Donnerstag, 13. Oktober 2011

Die griechische Rentenlüge und andere Vorurteile

Wer deutsche Boulevardzeitungen* liest, der glaubt zu wissen: der Grieche ist faul. Er vertrödelt die Tage beim Tavlispiel, sitzt stundenlang diskutierend im Straßencafé oder döst in einer Strandtaverne vor sich hin. Spätestens mit Mitte 50 verabschiedet sich der Grieche aus dem Berufsleben und geht in Rente. Alles auf unsere Kosten, natürlich.
Zunächst zur Rentenlüge: das tatsächliche mittlere Renteneintrittsalter in Griechenland liegt bisher bei 61,4 Jahren. Das entspricht genau dem EU-Durchschnitt. Die Deutschen gehen mit durchschnittlich 61,7 Jahren in Rente, arbeiten also gerade mal 14 Wochen länger. Wenn Griechenland die im vergangenen Jahr beschlossene Rentenreform voll umgesetzt hat, was 2015 der Fall sein soll, dann werden die Griechen sogar die längste Lebensarbeitszeit in Europa nach den Schweden haben.

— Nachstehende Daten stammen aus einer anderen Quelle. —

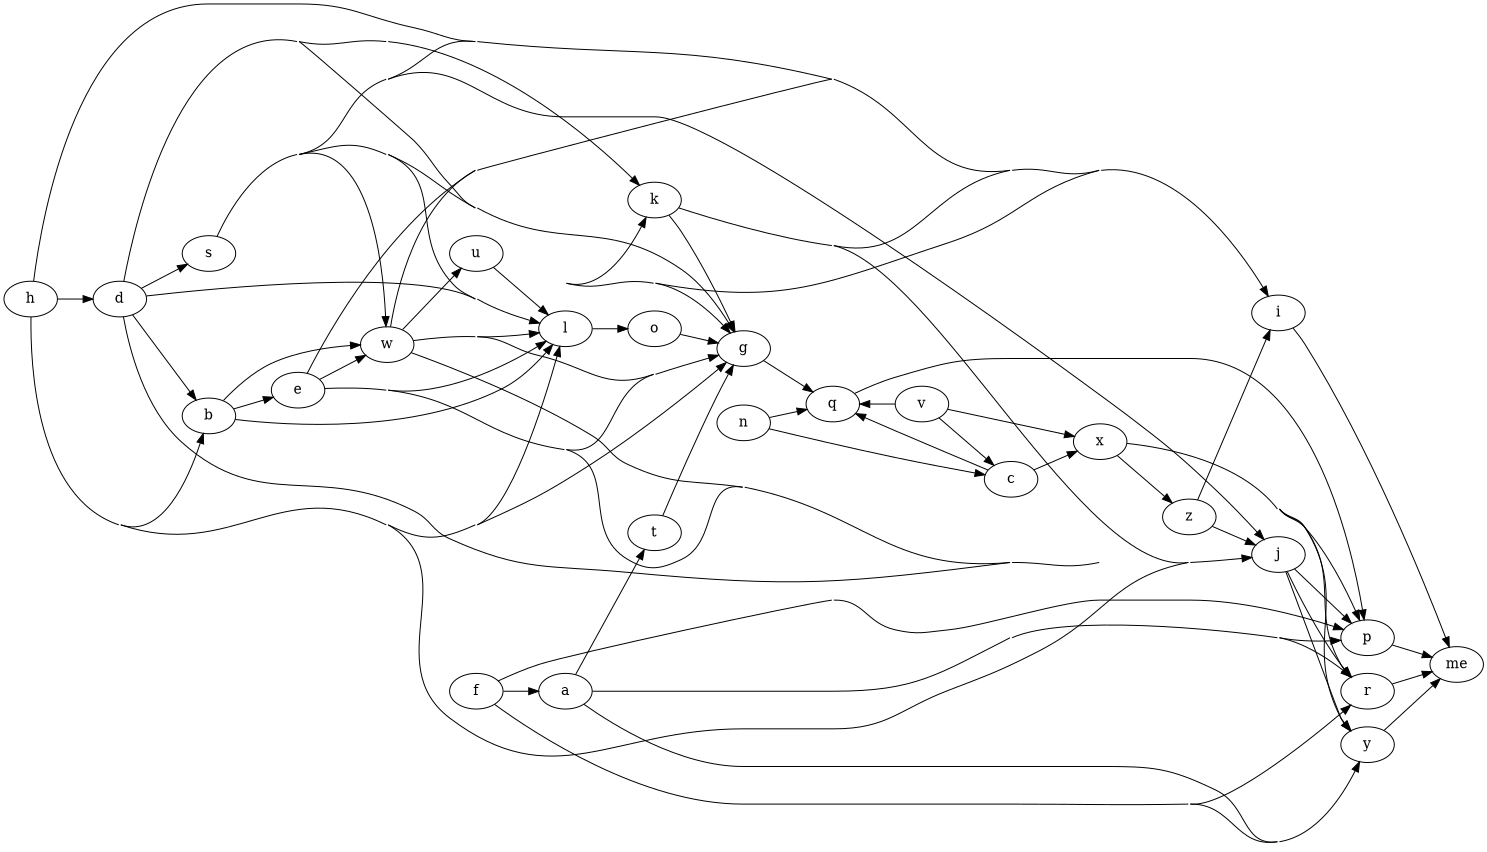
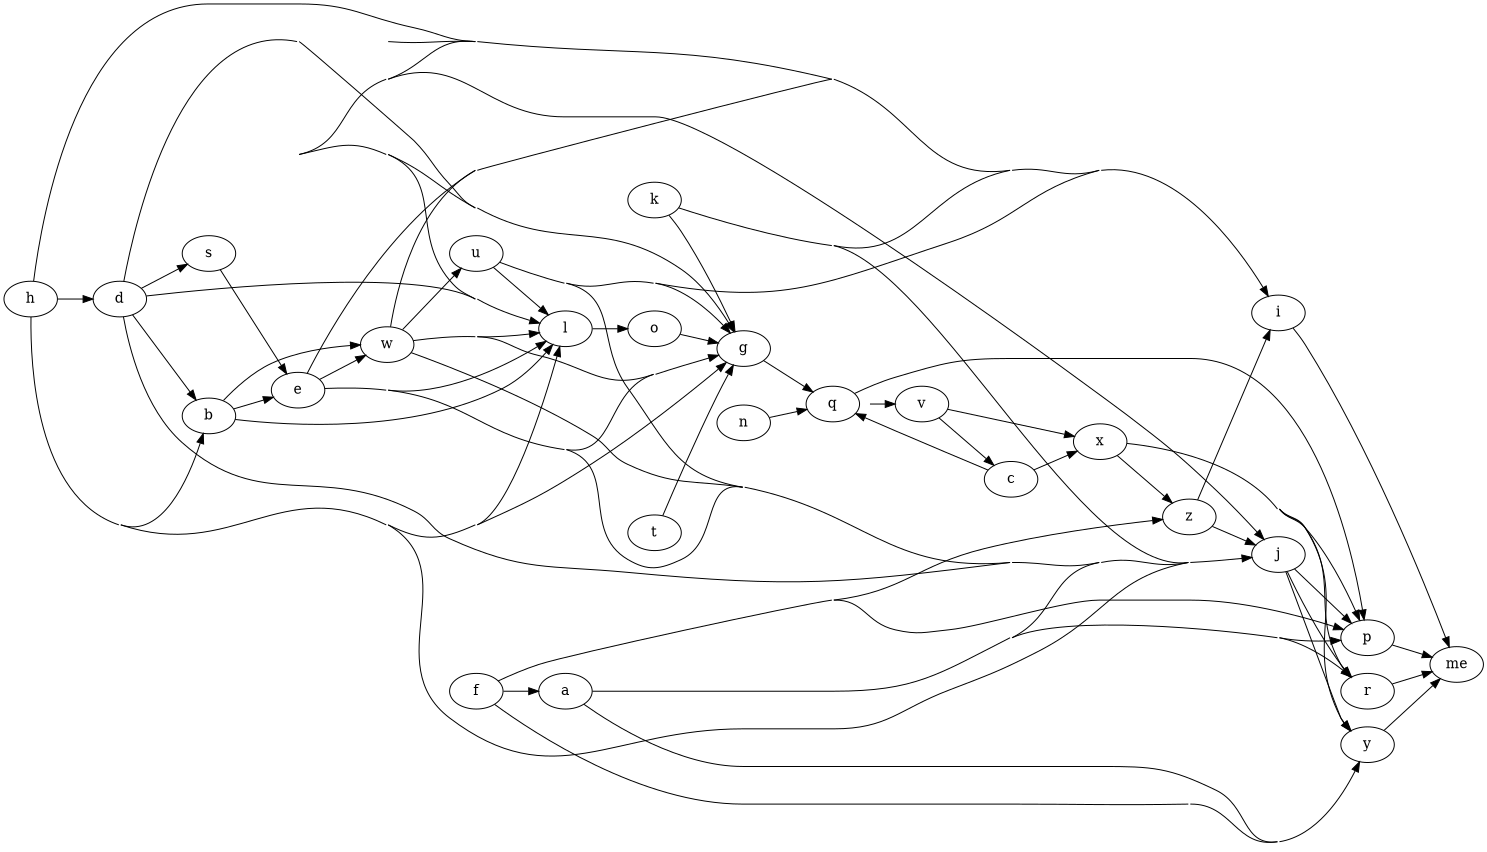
  digraph {
    concentrate=true
    rankdir=LR
    p
    me
    i
    y
    r
    j
    a
    f
    t
    g
    q
    z
    x
    c
    v
    n
    o
    l
    k
    u
    w
    e
    s
    b
    d
    h
    p -> me
    i -> me
    y -> me
    r -> me
    j -> p
    j -> y
    j -> r
    a -> p
    a -> y
    a -> r
-   a -> t
+   a -> j
    f -> p
    f -> y
-   f -> r
+   f -> z
    f -> a
    t -> g
    g -> q
    q -> p
    z -> i
    z -> j
    x -> p
    x -> y
    x -> r
    x -> z
    c -> q
    c -> x
-   v -> q
+   q -> v
    v -> x
    v -> c
    n -> q
-   n -> c
    o -> g
    l -> o
    k -> i
    k -> j
    k -> g
    u -> i
-   u -> k
+   u -> j
    u -> g
    u -> l
    w -> i
    w -> j
    w -> g
    w -> l
    w -> u
    e -> i
    e -> j
    e -> g
    e -> l
    e -> w
    s -> i
    s -> j
    s -> g
    s -> l
-   s -> w
+   s -> e
    b -> l
    b -> w
    b -> e
-   d -> k
+   d -> i
    d -> j
    d -> g
    d -> l
    d -> s
    d -> b
    h -> i
    h -> j
    h -> g
    h -> l
    h -> b
    h -> d
  }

Wenn man die längeren Arbeitszeiten in Griechenland berücksichtig, wird das Vorurteil von den „faulen Griechen“ erst recht unhaltbar. Während die Deutschen im Schnitt 36 Stunden pro Woche arbeiten, die Spanier und Portugiesen je 39 Stunden und die Holländer sogar nur 31, malochen die Griechen im Schnitt 42 Wochenstunden.
Allerdings – und das ist eine wichtige Einschränkung – schaffen sie in dieser längeren Arbeitszeit viel weniger als andere. Während die Griechen im statistischen Mittel in einer Arbeitsstunde eine Wirtschaftsleistung von 18,5 Euro erbringen, sind es in Spanien 24,4 Euro, in Deutschland 38,7 Euro und in Holland sogar 39,5 Euro. Unproduktiver als die Griechen sind in Westeuropa nur die Portugiesen mit 13,8 Euro pro Arbeitsstunde.
Die niedrige Produktivität ist einer der Gründe für die Schuldenkrise Griechenlands. Wer Griechenland kennt, der weiß allerdings: das liegt nicht am mangelnden Fleiß oder am DNA. Auch meine Produktivität ist in Griechenland viel niedriger als etwa in Deutschland, weil ich sehr viel Zeit mit nutzlosen Dingen verplempern muss. Jeder Behördengang dauert hier, über den Daumen gepeilt, zwei bis dreimal so lange wie in Deutschland. Ein Besuch bei der Bank, der sich auch im Zeitalter des e-Banking nicht immer vermeiden lässt, bringt ebenfalls lange Wartezeiten mit sich. Vergangene Woche musste ich ein Einschreiben beim Postamt abholen, weil mich der Briefträger, der im Schnitt nur alle zwei Tage vorbeikommt, nicht angetroffen hatte – Wartezeit: gestoppte 46 Minuten. Der schlechte Zustand der öffentlichen Nahverkehrsnetze, die ständigen Streiks, die schwerfällige, um nicht zu sagen obstruktive Bürokratie: all das bremst Griechenland bei der Produktivität aus.
Es dürfte wenige Länder geben, in denen die Menschen so viel Zeit mit Warten und Anstehen verbringen. Die Marktforschungsgesellschaft Global Link untersuchte im vergangenen Jahr, wie lange ein Kunde in 19 europäischen Ländern im Schnitt bei Banken, Postämtern, an der Supermarktkasse, in der Apotheke, im Restaurant und an der Bushaltestelle warten muss. Für 18 Länder errechneten die Marktforscher einen Mittelwert von acht Minuten. In Griechenland waren es 14 Minuten.
Quelle: Handelsblatt
*Das betrifft nicht nur den Boulevard, sondern auch die "Qualitätsmedien", Politiker, Experten und Wirtschaftsleute.